Background and Aims:  Italian wine… Swiss chocolate… French cuisine… much of our daily life quality is depending on the proper function of our sensory system. Although aided by smell and visual inspection, the final recognition and evaluation of food relies on chemoreceptive events in the oral space. This sensing system gives us the possibility to detect those foods containing essential nutrients such as salty tasting minerals, sweet tasting carbohydrates, and sweet or umami-tasting amino acids, but also to detect aversive bitter tasting compounds in order to warn about the potential ingestion of toxic or harmful chemicals such as, e.g. strychnine, amygdaline or nicotine. This functional duality of taste is reflected in a great diversity of different compounds that are capable of activating the gustatory system in the mouth.

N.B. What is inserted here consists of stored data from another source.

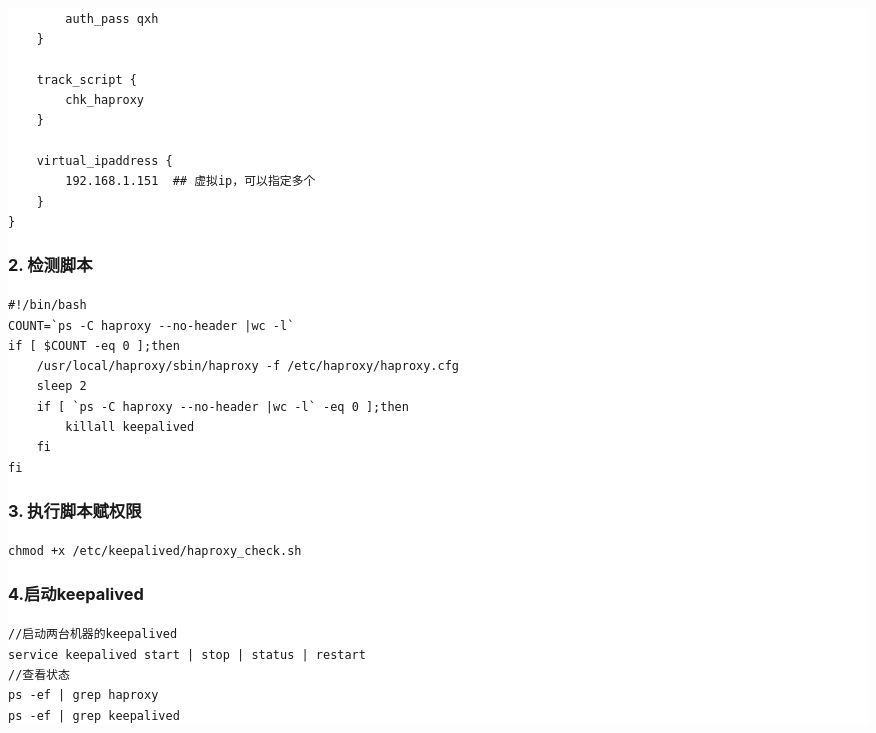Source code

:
```
        auth_pass qxh
    }

    track_script {
        chk_haproxy
    }

    virtual_ipaddress {
        192.168.1.151  ## 虚拟ip，可以指定多个
    }
}
```

### 2. 检测脚本

```shell
#!/bin/bash
COUNT=`ps -C haproxy --no-header |wc -l`
if [ $COUNT -eq 0 ];then
    /usr/local/haproxy/sbin/haproxy -f /etc/haproxy/haproxy.cfg
    sleep 2
    if [ `ps -C haproxy --no-header |wc -l` -eq 0 ];then
        killall keepalived
    fi
fi
```

### 3. 执行脚本赋权限

```shell
chmod +x /etc/keepalived/haproxy_check.sh
```

### 4.启动keepalived

```shell
//启动两台机器的keepalived
service keepalived start | stop | status | restart
//查看状态
ps -ef | grep haproxy
ps -ef | grep keepalived
```

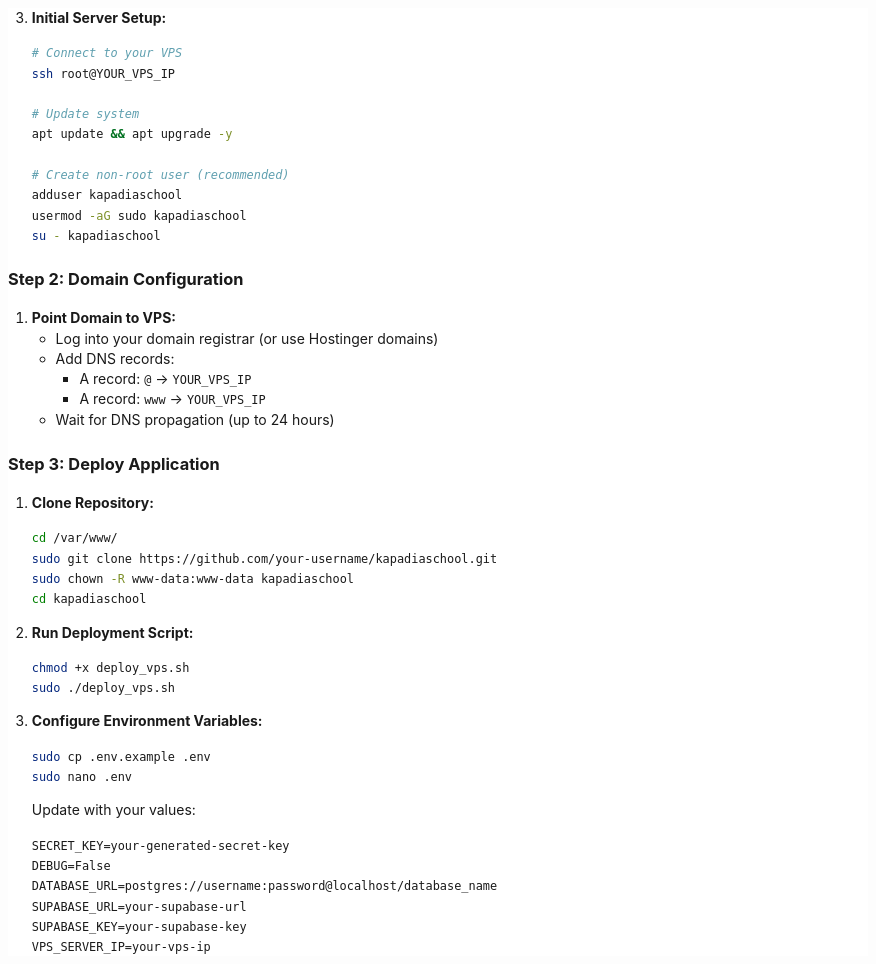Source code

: 3. **Initial Server Setup:**
   ```bash
   # Connect to your VPS
   ssh root@YOUR_VPS_IP
   
   # Update system
   apt update && apt upgrade -y
   
   # Create non-root user (recommended)
   adduser kapadiaschool
   usermod -aG sudo kapadiaschool
   su - kapadiaschool
   ```

### Step 2: Domain Configuration

1. **Point Domain to VPS:**
   - Log into your domain registrar (or use Hostinger domains)
   - Add DNS records:
     - A record: `@` → `YOUR_VPS_IP`
     - A record: `www` → `YOUR_VPS_IP`
   - Wait for DNS propagation (up to 24 hours)

### Step 3: Deploy Application

1. **Clone Repository:**
   ```bash
   cd /var/www/
   sudo git clone https://github.com/your-username/kapadiaschool.git
   sudo chown -R www-data:www-data kapadiaschool
   cd kapadiaschool
   ```

2. **Run Deployment Script:**
   ```bash
   chmod +x deploy_vps.sh
   sudo ./deploy_vps.sh
   ```

3. **Configure Environment Variables:**
   ```bash
   sudo cp .env.example .env
   sudo nano .env
   ```
   
   Update with your values:
   ```env
   SECRET_KEY=your-generated-secret-key
   DEBUG=False
   DATABASE_URL=postgres://username:password@localhost/database_name
   SUPABASE_URL=your-supabase-url
   SUPABASE_KEY=your-supabase-key
   VPS_SERVER_IP=your-vps-ip
   ```
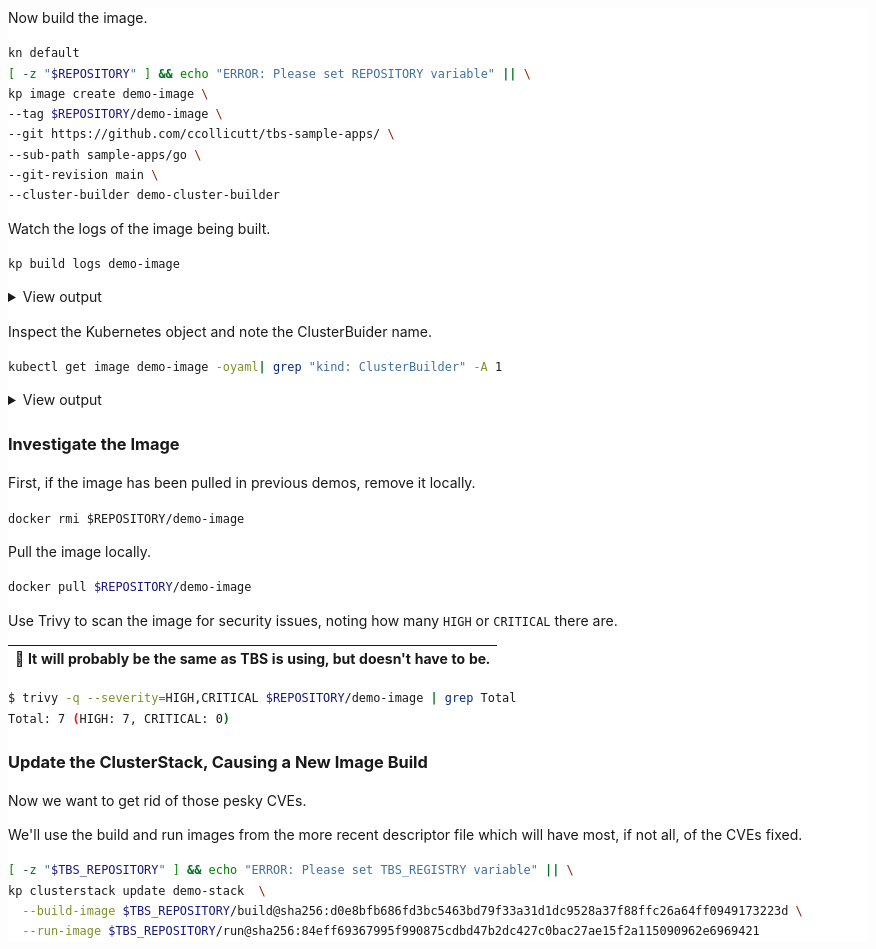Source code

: Now build the image.

```bash
kn default
[ -z "$REPOSITORY" ] && echo "ERROR: Please set REPOSITORY variable" || \
kp image create demo-image \
--tag $REPOSITORY/demo-image \
--git https://github.com/ccollicutt/tbs-sample-apps/ \
--sub-path sample-apps/go \
--git-revision main \
--cluster-builder demo-cluster-builder
```

Watch the logs of the image being built.

```
kp build logs demo-image
```

<details><summary>View output</summary></details>

Inspect the Kubernetes object and note the ClusterBuider name.

```bash
kubectl get image demo-image -oyaml| grep "kind: ClusterBuilder" -A 1
```

<details><summary>View output</summary></details>

### Investigate the Image

First, if the image has been pulled in previous demos, remove it locally.

```
docker rmi $REPOSITORY/demo-image
```

Pull the image locally.

```bash
docker pull $REPOSITORY/demo-image
```

Use Trivy to scan the image for security issues, noting how many `HIGH` or `CRITICAL` there are.

| :large_blue_diamond: It will probably be the same as TBS is using, but doesn't have to be.  |
|--------------------------------------------------------------------------|

```bash
$ trivy -q --severity=HIGH,CRITICAL $REPOSITORY/demo-image | grep Total
Total: 7 (HIGH: 7, CRITICAL: 0)
```

### Update the ClusterStack, Causing a New Image Build

Now we want to get rid of those pesky CVEs.

We'll use the build and run images from the more recent descriptor file which will have most, if not all, of the CVEs fixed.

```bash
[ -z "$TBS_REPOSITORY" ] && echo "ERROR: Please set TBS_REGISTRY variable" || \
kp clusterstack update demo-stack  \
  --build-image $TBS_REPOSITORY/build@sha256:d0e8bfb686fd3bc5463bd79f33a31d1dc9528a37f88ffc26a64ff0949173223d \
  --run-image $TBS_REPOSITORY/run@sha256:84eff69367995f990875cdbd47b2dc427c0bac27ae15f2a115090962e6969421
```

The lingual flavor sensation during food delight is a complex convergence of at least two sensory modalities; (i) the gustatory taste sensation, i.e. the perception of the basic tastes modalities sour, sweet, salty, bitter as well as umami by activation of taste bud sensory cells, and (ii) lingual somatosensory sensitivity resulting from temperature and tactile stimulation as well as chemical activation of chemosensory receptors on the perigemmal fibers. Although enormous number of investigations have been done in the past and in the present to identify what is making the foods taste that good, the knowledge on the key molecules driving liking or disliking of our food products is still far away from being comprehensive. Therefore, it is the aim of our group to identify these key compounds on a molecular level and to understand the mechanisms of biological functioning.
Examples: such as the bitter off-taste compound falcarindiol in carrot products (A in Figure), the multimodal taste enhancer (+)-S-alapyridaine in beef bouillon (B in Figure), the astringent N-caffeoyl-L-aspartic acid in roasted cocoa nibs (C in Figure), a kokumi-like taste modifier (-)-S-morelid in morel mushrooms (D in Figure), the cooling 3-methyl-2-pyrrolidinylcyclopentenone in roasted malt (E in Figure), the velvety astringent and mouth-drying quercetin-3-O-rutinoside in green and black tea (F in Figure) etc.

  • Sensory-directed fractionation of foods and screening for most potent taste-active compounds
  • Isolation, purification and structure determination by means of LC-MS/MS, 1D/2D-NMR spectroscopy, and chemical synthesis
  • Quantification of key taste compounds by means of stable isotope dilution assays (SIDA) and calculation of dose-over-threshold (DoT)-factors
  • Chemical characterization of ligands for taste receptor deorphanization
  • Functional characterization of taste compounds by means of human psychophysical experiment
   

Figure. A selection of sensory active compounds in foods.